Clinical Assignment and Exposure Indicators in Radiography
Clinical Assignment in Radiography
- Clinical assignment involves completion at clinical sites.
- Focuses on understanding AEC (Automatic Exposure Control) and EI (Exposure Indicator).
- The EI clinical assignment is crucial for evaluating images.
Exposure Indicator Confusion
- There are 10-12 different exposure indicator scales across various manufacturers.
- It is challenging for individuals to remember the specific details of each exposure indicator and its evaluation method.
Exposure Indicator Scales
- Different scales include:
- Logarithmic scale
- Direct proportional scale
- Inverse proportional scale
Definitions
Logarithmic Scale:
- Changes in exposure levels are represented exponentially.
- Example: If the EI increases by a quantity, the actual exposure is often multiplied or divided exponentially.
Direct Proportional Scale:
- If the EI increases, the exposure is considered overexposed.
Inverse Proportional Scale:
- A high EI indicates low exposure.
Importance of Exposure Indicators
- Provides information on technique efficacy for image capture.
- The digital imaging process can mask technique errors, making understanding EI crucial.
- Exposure Indicator (EI) is the umbrella term for all systems used by various manufacturers, such as:
- Fuji: S Number
- Siemens: EXI
- GE: DEI
Algorithms and Their Role
Algorithms perform background adjustments of image contrast and brightness after capturing an image.
Algorithm Definition:
- Algorithms are preprogrammed instructions to execute a single specific task.
Quantum Model:
- Visible indicator for assessing technique adequacy.
- Affects image quality when not sufficient.
Brightness and Contrast
- Neither can be entirely attributed to original radiographic technique, showcasing the impact of computational adjustments on images.
- Excessive EI could indicate high patient dose potentially leading to overexposure, while low EI may imply inadequate exposure.
Historical Perspective on Technique Assessment
- Historically, with film-based imaging, image quality was immediately apparent following development.
- Success was attributed to correct KVD (Kilovolt-peak) and mAs (milliampere-seconds) combinations.

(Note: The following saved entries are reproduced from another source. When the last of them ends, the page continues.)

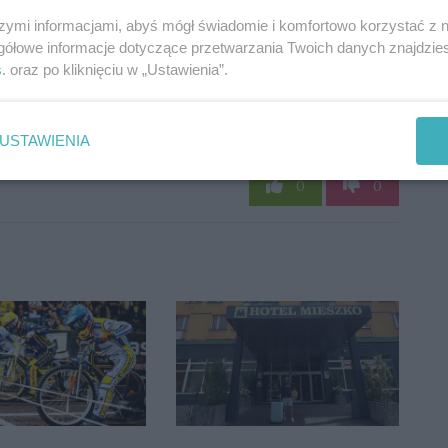
aniem jest spokojne odejście i pozostawienie
szymi informacjami, abyś mógł świadomie i komfortowo korzystać z
auważone.
gółowe informacje dotyczące przetwarzania Twoich danych znajdzi
s
. oraz po kliknięciu w „Ustawienia”.
USTAWIENIA
Oceń
0
0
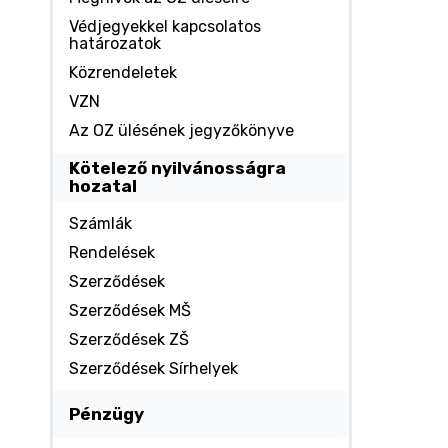
Védjegyekkel kapcsolatos
határozatok
Közrendeletek
VZN
Az OZ ülésének jegyzőkönyve
Kötelező nyilvánosságra
hozatal
Számlák
Rendelések
Szerződések
Szerződések MŠ
Szerződések ZŠ
Szerződések Sírhelyek
Pénzügy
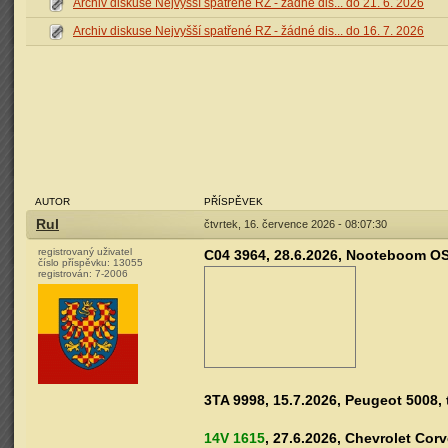
Archiv diskuse Nejvyšší spatřené RZ - žádné dis... do 21. 6. 2026
Archiv diskuse Nejvyšší spatřené RZ - žádné dis... do 16. 7. 2026
AUTOR
PŘÍSPĚVEK
Rul
čtvrtek, 16. července 2026 - 08:07:30
registrovaný uživatel
C04 3964, 28.6.2026, Nooteboom OS
číslo příspěvku:
13055
registrován:
7-2006
3TA 9998, 15.7.2026, Peugeot 5008, 
14V 1615
, 27.6.2026, Chevrolet Corv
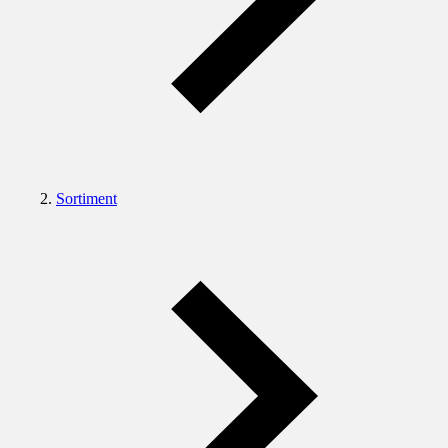
Sortiment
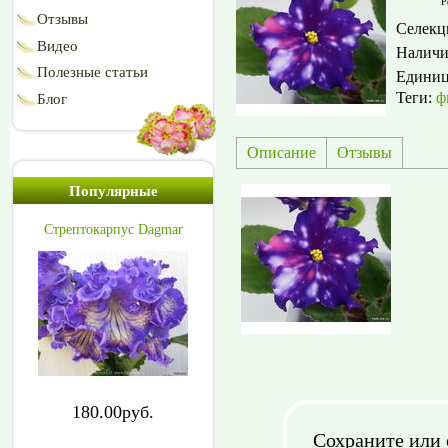
Р
Отзывы
Селекц
Видео
Наличи
Полезные статьи
Едини
Теги:
ф
Блог
Описание
Отзывы
Популярные
Стрептокарпус Dagmar
180.00руб.
Сохраните или 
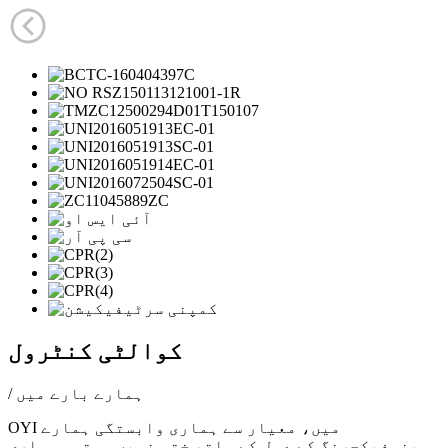
کوالٹی کنٹرول
/ ہمارے بارے میں
OYI میں، معیار سے ہماری وابستگی ہمارے
مینوفیکچرنگ کے عمل کے ساتھ ختم نہیں ہوتی۔ ہماری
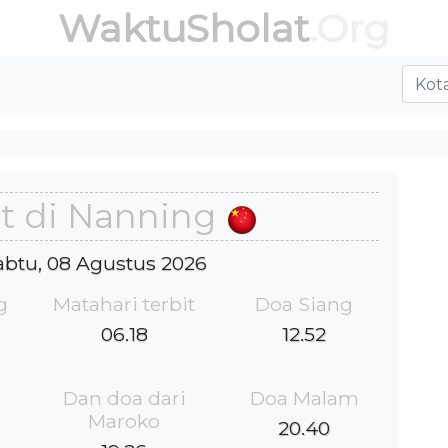
WaktuSholat
.Org
t di Nanning
Sabtu, 08 Agustus 2026
g
Matahari terbit
Doa Siang
06.18
12.52
Dan doa dari
Doa Malam
Maroko
20.40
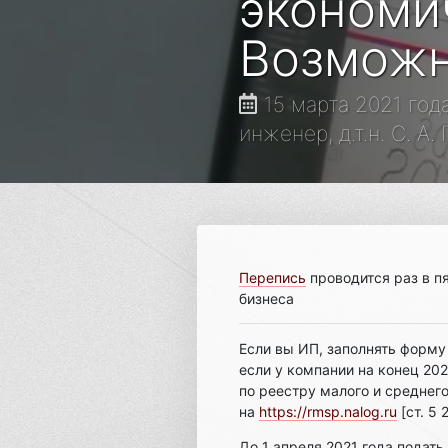
экономи
Возмож
15 марта 2021 год
инженер, д.т.н. С. А.
Перепись
проводится раз в пя
бизнеса
Если вы ИП, заполнять форму
если у компании на конец 20
по реестру малого и среднег
на
https://rmsp.nalog.ru
[ст. 5 
До 1 апреля 2021 года подать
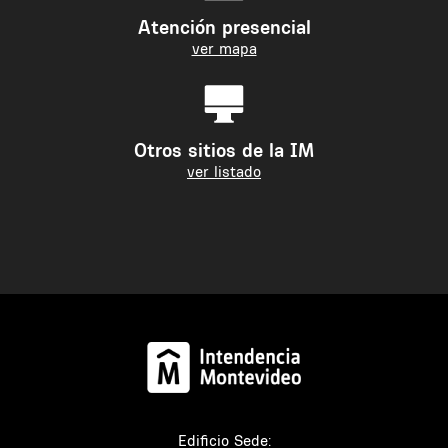
Atención presencial
ver mapa
Otros sitios de la IM
ver listado
Edificio Sede:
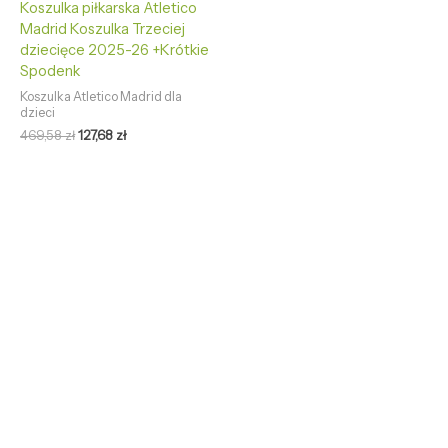
Koszulka piłkarska Atletico
Madrid Koszulka Trzeciej
dziecięce 2025-26 +Krótkie
Spodenk
Koszulka Atletico Madrid dla
dzieci
469,58
zł
127,68
zł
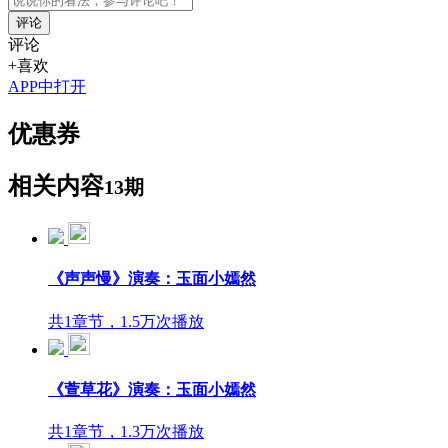
评论
评论
+喜欢
APP中打开
优惠券
相关内容
13期
《声声慢》演奏：玉面小嫣然
共1章节，1.5万次播放
《萱草花》演奏：玉面小嫣然
共1章节，1.3万次播放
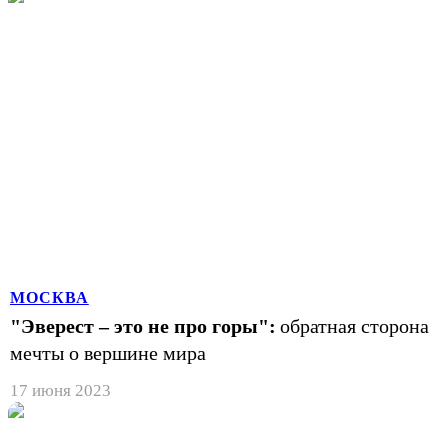
МОСКВА
"Эверест – это не про горы":
обратная сторона
мечты о вершине мира
17 июня 2023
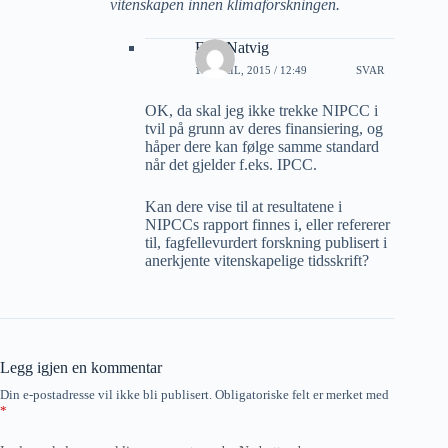
vitenskapen innen klimaforskningen.
Erik Natvig
11 APRIL, 2015 / 12:49
SVAR
OK, da skal jeg ikke trekke NIPCC i
tvil på grunn av deres finansiering, og
håper dere kan følge samme standard
når det gjelder f.eks. IPCC.
Kan dere vise til at resultatene i
NIPCCs rapport finnes i, eller refererer
til, fagfellevurdert forskning publisert i
anerkjente vitenskapelige tidsskrift?
Legg igjen en kommentar
Din e-postadresse vil ikke bli publisert.
Obligatoriske felt er merket med
*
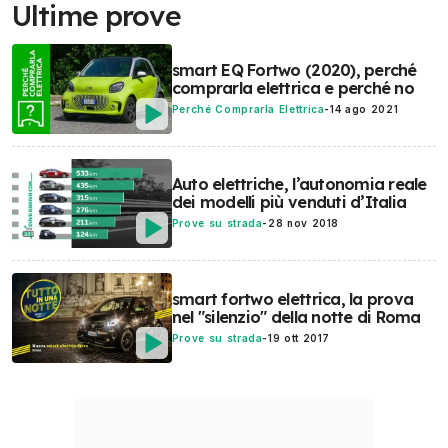
Ultime prove
smart EQ Fortwo (2020), perché
comprarla elettrica e perché no
Perché Comprarla Elettrica
-
14 ago 2021
Auto elettriche, l’autonomia reale
dei modelli più venduti d’Italia
Prove su strada
-
28 nov 2018
smart fortwo elettrica, la prova
nel "silenzio" della notte di Roma
Prove su strada
-
19 ott 2017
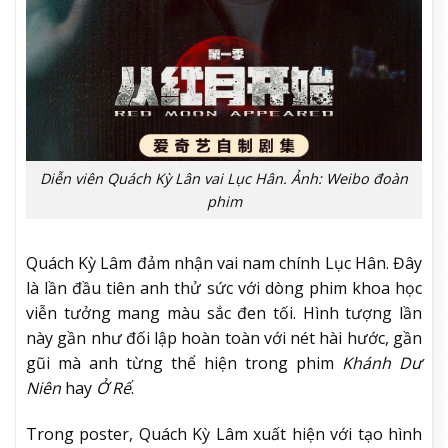
Diễn viên Quách Kỳ Lân vai Lục Hân. Ảnh: Weibo đoàn
phim
Quách Kỳ Lâm đảm nhận vai nam chính Lục Hân. Đây
là lần đầu tiên anh thử sức với dòng phim khoa học
viễn tưởng mang màu sắc đen tối. Hình tượng lần
này gần như đối lập hoàn toàn với nét hài hước, gần
gũi mà anh từng thể hiện trong phim
Khánh Dư
Niên
hay
Ở Rể
.
Trong poster, Quách Kỳ Lâm xuất hiện với tạo hình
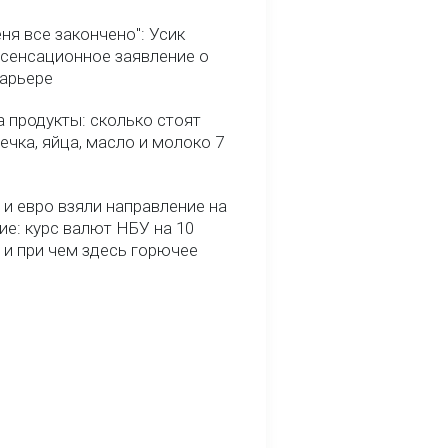
ня все закончено": Усик
 сенсационное заявление о
карьере
 продукты: сколько стоят
речка, яйца, масло и молоко 7
и евро взяли направление на
ие: курс валют НБУ на 10
 и при чем здесь горючее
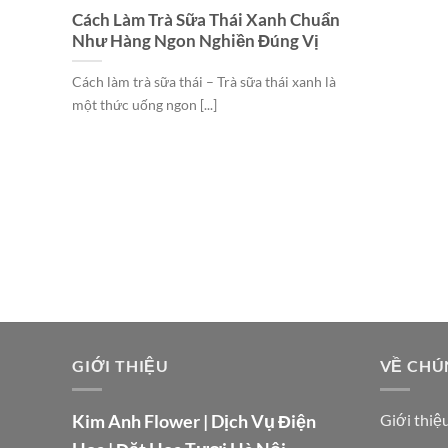
Cách Làm Trà Sữa Thái Xanh Chuẩn
Như Hàng Ngon Nghiền Đúng Vị
Cách làm trà sữa thái – Trà sữa thái xanh là
một thức uống ngon [...]
GIỚI THIỆU
VỀ CHÚ
Kim Anh Flower | Dịch Vụ Điện
Giới thiệ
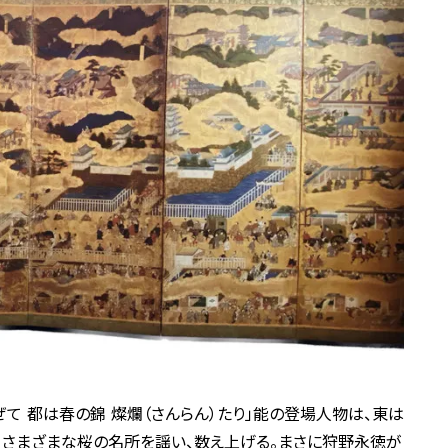
て 都は春の錦 燦爛（さんらん）たり」能の登場人物は、東は
、さまざまな桜の名所を謡い、数え上げる。まさに狩野永徳が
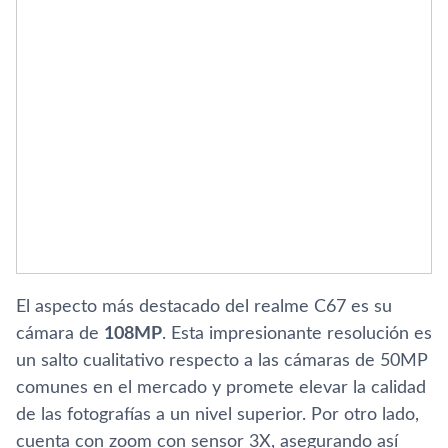
El aspecto más destacado del realme C67 es su
cámara de
108MP
. Esta impresionante resolución es
un salto cualitativo respecto a las cámaras de 50MP
comunes en el mercado y promete elevar la calidad
de las fotografías a un nivel superior. Por otro lado,
cuenta con zoom con sensor 3X, asegurando así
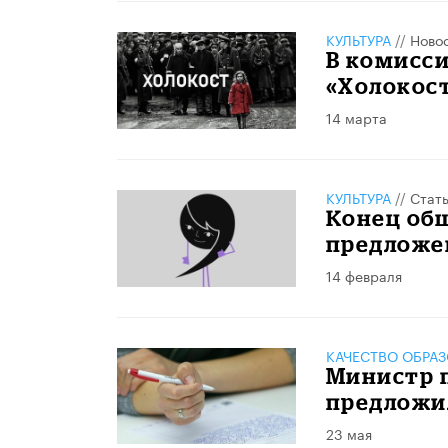
КУЛЬТУРА
//
Ново
В комисси
«Холокост
14 марта
КУЛЬТУРА
//
Стат
Конец общ
предложе
14 февраля
КАЧЕСТВО ОБРА
Министр 
предложил
23 мая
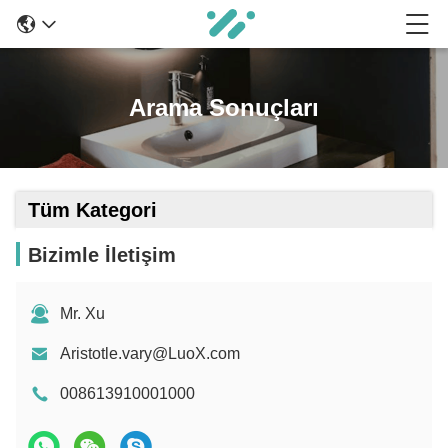
Arama Sonuçları
Tüm Kategori
Bizimle İletişim
Mr. Xu
Aristotle.vary@LuoX.com
008613910001000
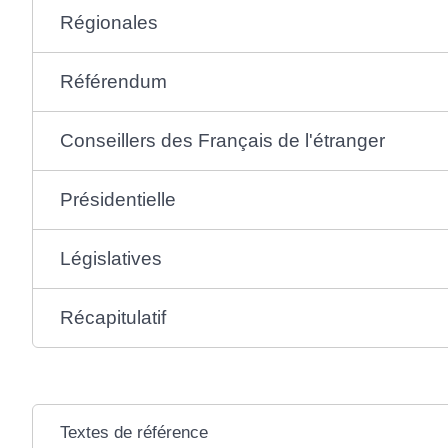
Régionales
Référendum
Conseillers des Français de l'étranger
Présidentielle
Législatives
Récapitulatif
Textes de référence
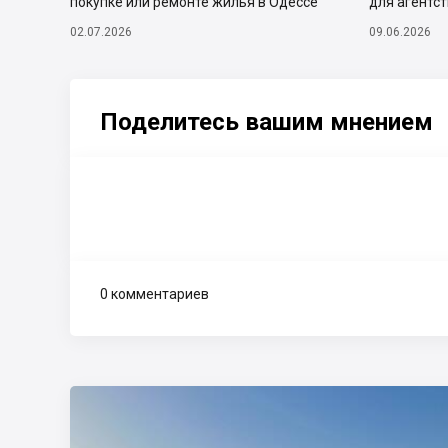
покупке или ремонте жилья в Одессе
для агентс
02.07.2026
09.06.2026
Поделитесь вашим мнением
0 комментариев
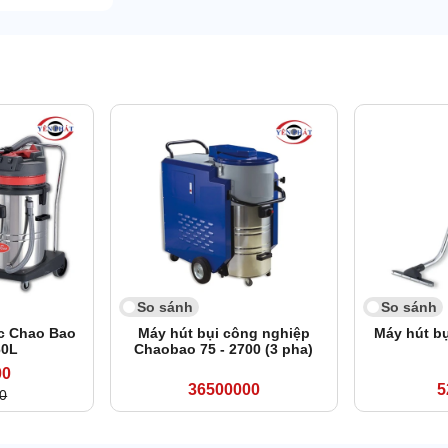
So sánh
So sánh
c Chao Bao
Máy hút bụi công nghiệp
Máy hút b
60L
Chaobao 75 - 2700 (3 pha)
00
36500000
5
0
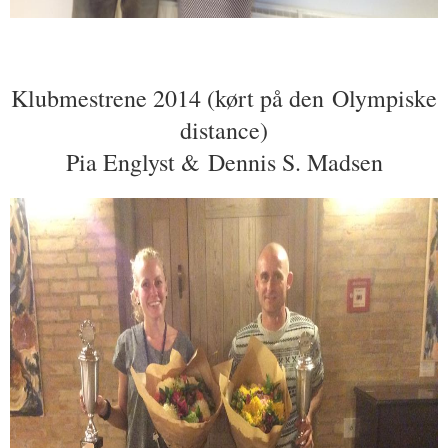
Klubmestrene 2014 (kørt på den Olympiske
distance)
Pia Englyst &
Dennis S. Madsen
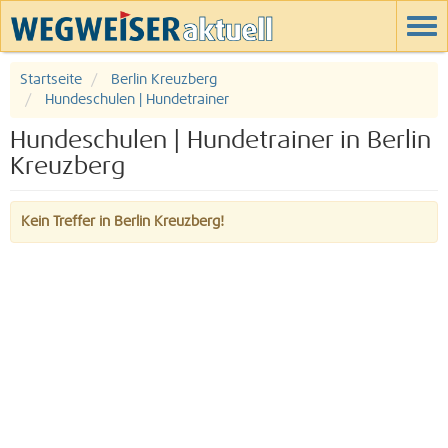
Startseite
Berlin Kreuzberg
Hundeschulen | Hundetrainer
Hundeschulen | Hundetrainer in Berlin
Kreuzberg
Kein Treffer in Berlin Kreuzberg!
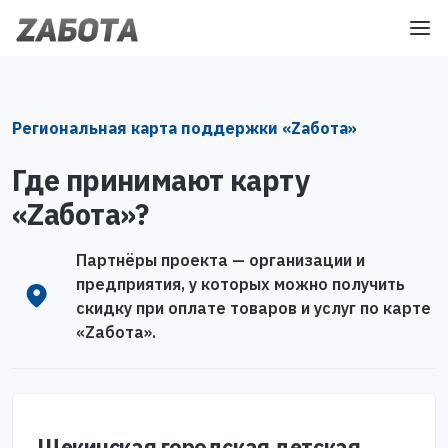
Региональная карта поддержки «Zабота»
Где принимают карту
«Zабота»?
Партнёры проекта — организации и
предприятия, у которых можно получить
скидку при оплате товаров и услуг по карте
«Zабота».
Щекинская городская детская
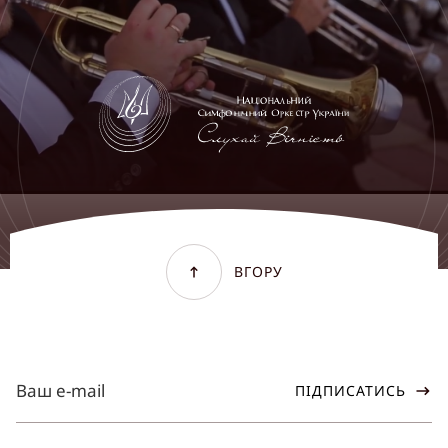
ВГОРУ
ПІДПИСАТИСЬ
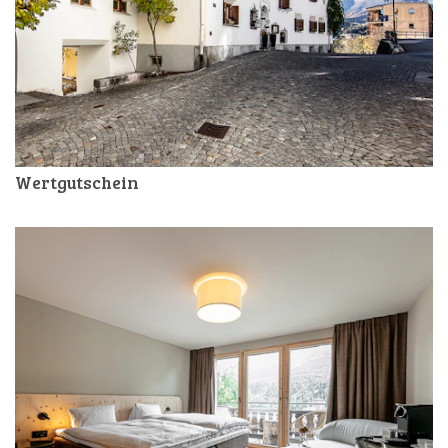
Wertgutschein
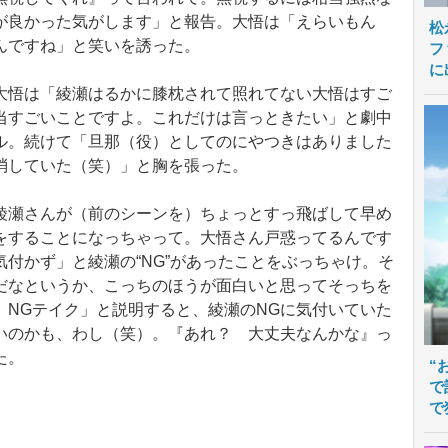
が良かった気がします」と報告。大悟は「えらいもん
松
んですね」と笑いを誘った。
フ
に
悟は「綾瀬はるかに膝枕されて照れてない大悟はすご
当すごいことですよ。これだけは言っときたい」と劇中
ル。続けて「旦那（役）としてのにやつきはありました
消していた（笑）」と胸を張った。
瀬さんが（前のシーンを）ちょっとすっ飛ばして早め
をすることになっちゃって。大悟さん戸惑ってるんです
付かず」と綾瀬の“NG”があったことをぶっちゃけ。そ
だなというか、こっちのほうが面白いと思ってそっちを
）NGテイク」と説明すると、綾瀬のNGに気付いていた
いのかも、わし（笑）。『あれ？ 大丈夫なんかな』っ
た。
“
で
で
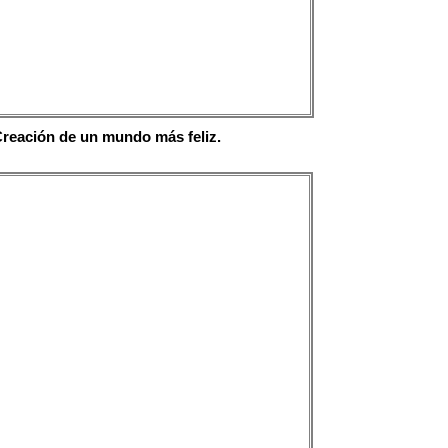
Creación de un mundo más feliz.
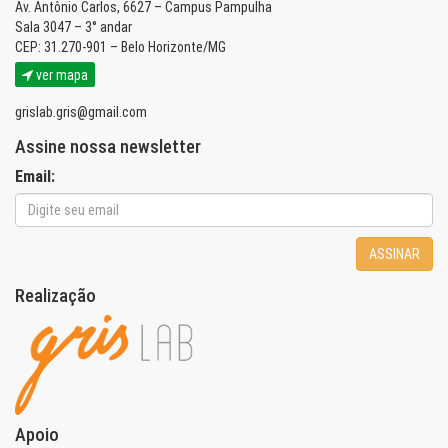
Av. Antônio Carlos, 6627 – Campus Pampulha
Sala 3047 – 3° andar
CEP: 31.270-901 – Belo Horizonte/MG
ver mapa
grislab.gris@gmail.com
Assine nossa newsletter
Email:
ASSINAR
Realização
Apoio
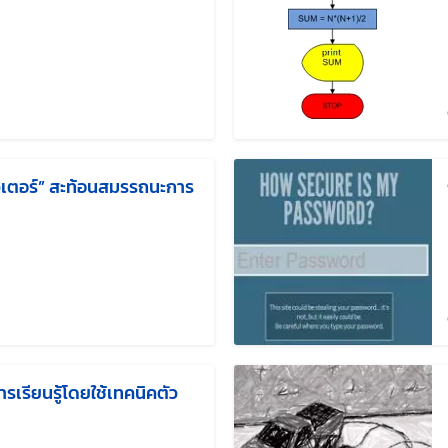
แก้ไขล่าสุดเมื่อ:
เตอร์” สะท้อนสมรรถนะการ
ไขล่าสุดเมื่อ:
รเรียนรู้โดยใช้เทคนิคตัว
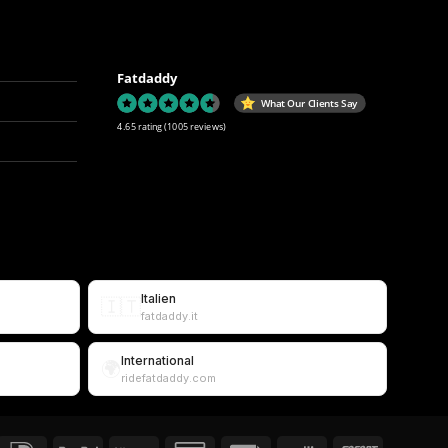
Fatdaddy
What Our Clients Say
4.65 rating
(1005 reviews)
Italien
🇮🇹
fatdaddy.it
International
🌍
ridefatdaddy.com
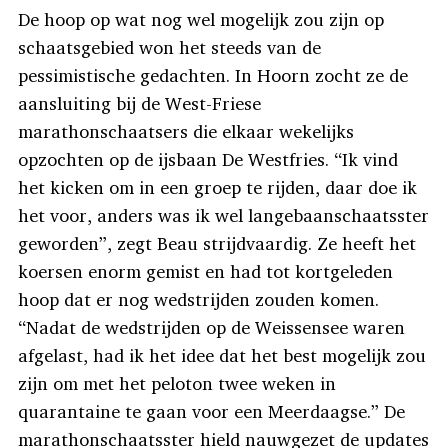
De hoop op wat nog wel mogelijk zou zijn op
schaatsgebied won het steeds van de
pessimistische gedachten. In Hoorn zocht ze de
aansluiting bij de West-Friese
marathonschaatsers die elkaar wekelijks
opzochten op de ijsbaan De Westfries. “Ik vind
het kicken om in een groep te rijden, daar doe ik
het voor, anders was ik wel langebaanschaatsster
geworden”, zegt Beau strijdvaardig. Ze heeft het
koersen enorm gemist en had tot kortgeleden
hoop dat er nog wedstrijden zouden komen.
“Nadat de wedstrijden op de Weissensee waren
afgelast, had ik het idee dat het best mogelijk zou
zijn om met het peloton twee weken in
quarantaine te gaan voor een Meerdaagse.” De
marathonschaatsster hield nauwgezet de updates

Current Practices in Clinical Sites
- Technicians might overlook the importance of exposure indicators post-image capture.
- EI assessment remains vital for ensuring imaging quality and patient safety.
Histogram Basics
- EI is commonly calculated from the image histogram generated during processing.
- The histogram demonstrates pixel value distributions based on radiation exposure.
- The Target Exposure Indicator (TEI):
- Represents ideal exposure for accurate imaging.
Example of EI Assessment
- If the EI histogram peaks at the median pixel value, the target has been successfully achieved.
- Deviations from the target EI can lead to image quality issues.
Practical Application of EI
- Different body types lead to variations in EI during imaging capturing due to size differences.
- Different patients reveal different EIs based on size and anatomy.
Deviation Index (DI)
- The DI was established to standardize measurement processes.
- It reflects the difference between actual exposure and the target.
- DI Interpretation:
- A DI of zero indicates perfect exposure.
- Positive values indicate overexposure, while negative values point to underexposure.
Standardization of DI
- The DI aims to alleviate discrepancies between manufacturers by providing a universal metric for exposure assessment irrespective of differing manufacturer systems.
- Implementation is ongoing with various systems adapting to include DI functionality.
Recommendations for Clinical Practice
- If using 80% of TEI, the image may be underexposed but should not be repeated unless instructed by a radiologist or if excessive quantum model indicators are present.
- Overexposed images may need no repeat unless saturation is noted.
Exposure Indicator Errors
- EI errors are not uncommon and can arise due to:
- Misalignment with collimated borders leading to inaccurate readings.
- Dense areas caused by metal implants affecting radiation absorption and image capture.
- Systemic computational errors that unfairly affect EI representation without discernible causes.